Il communique une attestation du 1er mars 2021 de M. [F] [P], gérant d’entreprise, qui dit avoir travaillé de 2006 à 2016 pour la société et indique qu’il était « habituel de pointer du personnel sur un chantier où ils ne travaillaient pas par faute de budget main d''uvre » ainsi que deux attestations non datée de M. [H] [LV] en portugais dont une traduite sans laquelle il souligne avoir demandé à M. [F] [P] de mettre son adresse sur ses bulletins de salaire car il dormait dans un logement autour de [Localité 8] sans boîte aux lettres.
L’employeur remet en cause le témoignage de M. [F] [P], qu’il présente comme le cousin de M. [A] [F] et relève que ce dernier est désormais associé avec M. [I] dans une société 'Entreprise générale de Rénovation et constructions" immatriculée en 2024 ayant son siège social à [Localité 9] en Corse.
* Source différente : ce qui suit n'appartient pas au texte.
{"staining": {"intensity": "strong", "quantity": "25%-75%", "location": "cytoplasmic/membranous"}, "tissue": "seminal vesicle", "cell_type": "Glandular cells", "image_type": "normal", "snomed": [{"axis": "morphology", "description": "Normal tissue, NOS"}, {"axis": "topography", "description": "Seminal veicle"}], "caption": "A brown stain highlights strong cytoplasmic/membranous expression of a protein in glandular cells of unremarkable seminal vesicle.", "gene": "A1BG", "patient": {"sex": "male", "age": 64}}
La cour constate que l’employeur justifie notamment par la production de l’attestation de M. [T] et du courriel du 20 septembre 2019 de Mme [M] de l’agence d’intérim Forum Interim Alpes Maritimes que M. [A] [F] en sa qualité de chef de chantier a pointé la présenced’intérimaires sur des chantiers pendant des mois alors qu’en réalité, ceux-ci n’y travaillaient pas ; qu’il est relevé que le salarié connaissait les intérimaires et particulièrement M. [H] [LV] qui avait déclaré être domicilié à son domicile ; que le suivi de plusieurs chantiers en même temps ne saurait justifier les fausses déclarations du salarié qui ne démontre pas avoir eu de consigne en ce sens de son employeur ; que les faits reprochés ainsi démontrés sont constitutifs d’une faute grave rendant impossible le maintien du salarié dans l’entreprise.
Le jugement du conseil de prud’hommes est donc confirmé en ce qu’il a débouté M. [A] [F] de l’ensemble de ses demandes.
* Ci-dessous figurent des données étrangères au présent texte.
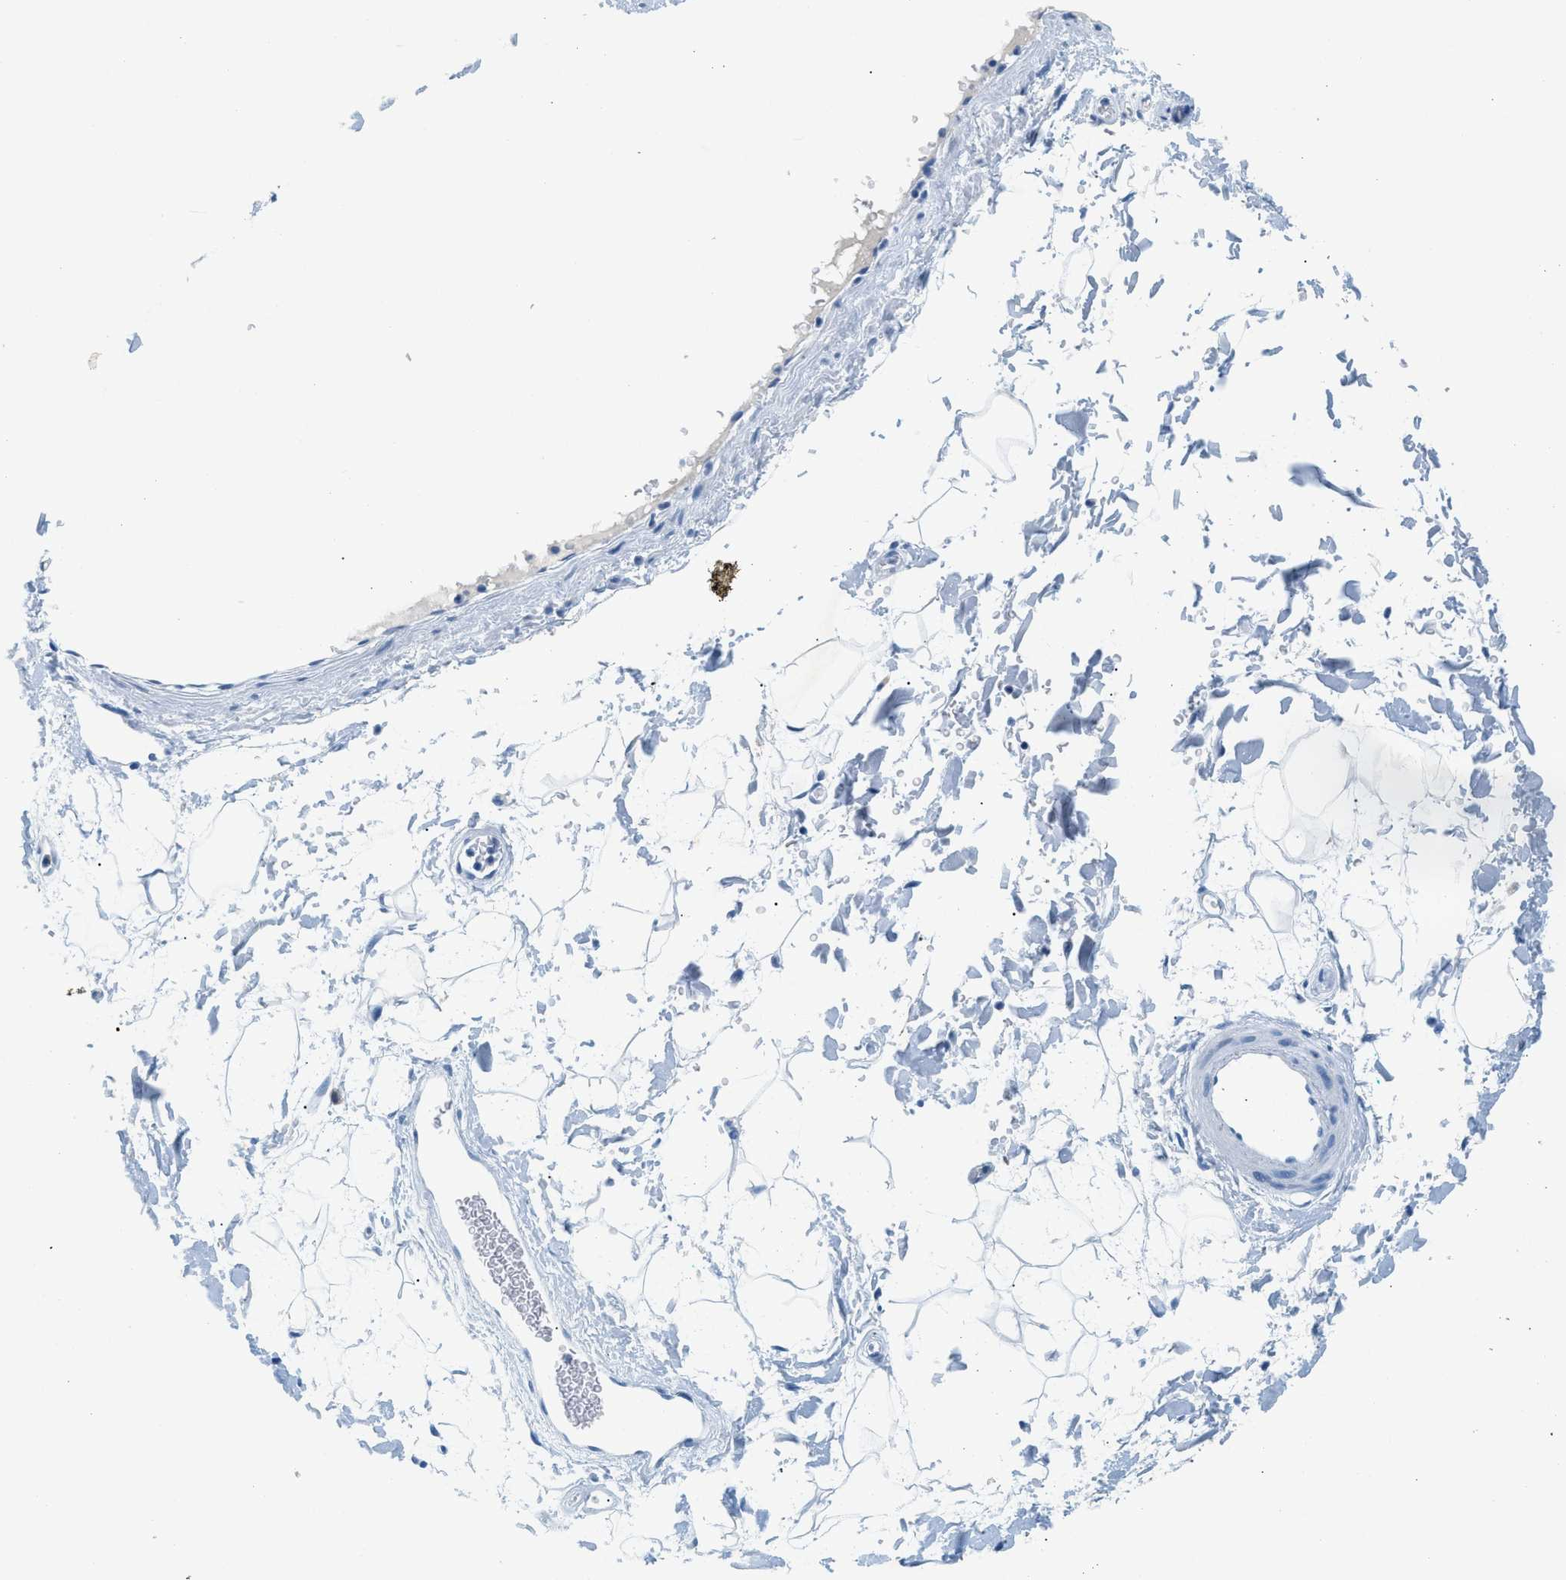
{"staining": {"intensity": "negative", "quantity": "none", "location": "none"}, "tissue": "adipose tissue", "cell_type": "Adipocytes", "image_type": "normal", "snomed": [{"axis": "morphology", "description": "Normal tissue, NOS"}, {"axis": "topography", "description": "Soft tissue"}], "caption": "Immunohistochemical staining of normal adipose tissue displays no significant expression in adipocytes.", "gene": "STXBP2", "patient": {"sex": "male", "age": 72}}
Sur les demandes accessoires :
Il y a lieu de confirmer le jugement déféré en ses dispositions relatives aux dépens et aux frais irrépétibles.
Succombant dans son recours, M. [A] [F] supportera les dépens d’appel et sera tenu de verser à la société Nouvelle Vigna PACA la somme de 1000 euros en application des dispositions de l’article 700 du code de procédure civile au titre des frais exposés en cause d’appel.
Les autres demandes au titre des frais irrépétibles d’appel sont rejetées.
PAR CES MOTIFS
Statuant publiquement par arrêt mis à disposition au greffe et contradictoirement ;
CONFIRME le jugement déféré ;
STATUANT à nouveau ;
CONDAMNE M. [A] [F] aux dépens d’appel ;
CONDAMNE M. [A] [F] à payer à la société Nouvelle Vigna PACA la somme de 1000 euros en application des dispositions de l’article 700 du code de procédure civile au titre des frais exposés en cause d’appel ;
DEBOUTE les autres demandes au titre des frais irrépétibles d’appel.